Antiguo
Egipto
Los primeros caballos, caballos
de guerra
Los caballos no siempre cabalgaron por
el desierto del Antiguo Imperio. Los equinos sólo entraron
en la vida de los egipcios cuando se hicieron indispensables para
la guerra alrededor del año 1590 a.C.
Los caballos nunca habían sido
utilizados por esta civilización ya que los habitantes del
valle del Nilo tenían cubiertas sus necesidades de transporte
con tres métodos básicos: la tracción humana
para trabajos delicados, a lomos de asnos para el transporte y las
labores agrícolas y el transporte fluvial para las mercancías
pesadas, el cruce de una orilla a otra y las largas travesías.
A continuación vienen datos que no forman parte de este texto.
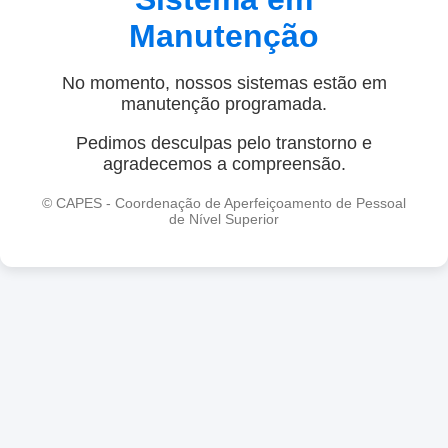
Manutenção
No momento, nossos sistemas estão em
manutenção programada.
Pedimos desculpas pelo transtorno e
agradecemos a compreensão.
© CAPES - Coordenação de Aperfeiçoamento de Pessoal
de Nível Superior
Sin embargo, la guerra con los hicsos
abrió los ojos al Faraón y a sus jefes militares.
Su sistema de guerra era por medio de tropas de infantería
reclutadas del campesinado y desplazadas a pie con armas sencillas
de cobre, mientras que sus enemigos utilizaban el transporte rodado
tirado por caballos, tenían mejores armas fabricas en bronce,
recorrían mayores distancias y todo con más precisión
y rapidez.
Thut-mose I se dio cuenta de la necesidad
de reformar su ejército incorporando el carro y los caballos
a sus destacamentos. En un primer momento, en Egipto no se conocía
ni la fabricación de carros ni se daba la cría caballar
por lo que fue preciso que en las sucesivas campañas militares
se capturasen animales y se confiscasen carros como botines preciados
de guerra.
La fabricación del carro
Fue la dinastía XVIII la que
puso en marcha la construcción propia de carros, imitando
los modelos conocidos, con el fin de formar un amplio cuerpo de
carros de guerra y animales de tiro.
El carro inicial se componía
de una caja con armazón de maderas curvadas y con suelo en
forma de D a partir de tiras de cuero. En la caja se enganchaba
un timón de una sola pieza al que se le acoplaba el yugo
de forma transversal y cada lado un horcajo para enganchar a los
equinos. También unido a la caja, el eje central de las ruedas
de unos dos metros que se aseguraba de dar estabilidad y velocidad
al carro. Por último las ruedas de madera sujetas al eje
por un pasador lo que permitía que en caso de rotura se cambiasen
de forma fácil y rápida.
Así con el paso de los años,
lo que comenzó siendo un instrumento de guerra, pasó
a ser la herramienta indispensable para la patrulla de fronteras
en el desierto y después un elemento básico de distinción
social.
Algunos datos curiosos
Todos los datos que conocemos en la
actualidad son gracias al buen estado de conservación de
los seis carros hallados en el Valle de los Reyes y que ahora se
pueden visitar en el Museo de El Cairo y otro encontrado por Rosellini
y que se expone en el Museo de Florencia.
Como el carro y el caballo eran elementos
desconocidos, los escribas tuvieron que inventar palabras específicas
para designar estos elementos, así htr seguida de un corcel
significaba “tiro de dos caballos”.
En un momento de la historia de Egipto,
durante el reinado de Thut-mose I, el carro de combate y los caballos
llegaron a ser más valiosos que el propio oro, por eso sólo
el faraón podía acceder a ellos y fue el primer interesado
en investigar todas las posibilidades del nuevo vehículo.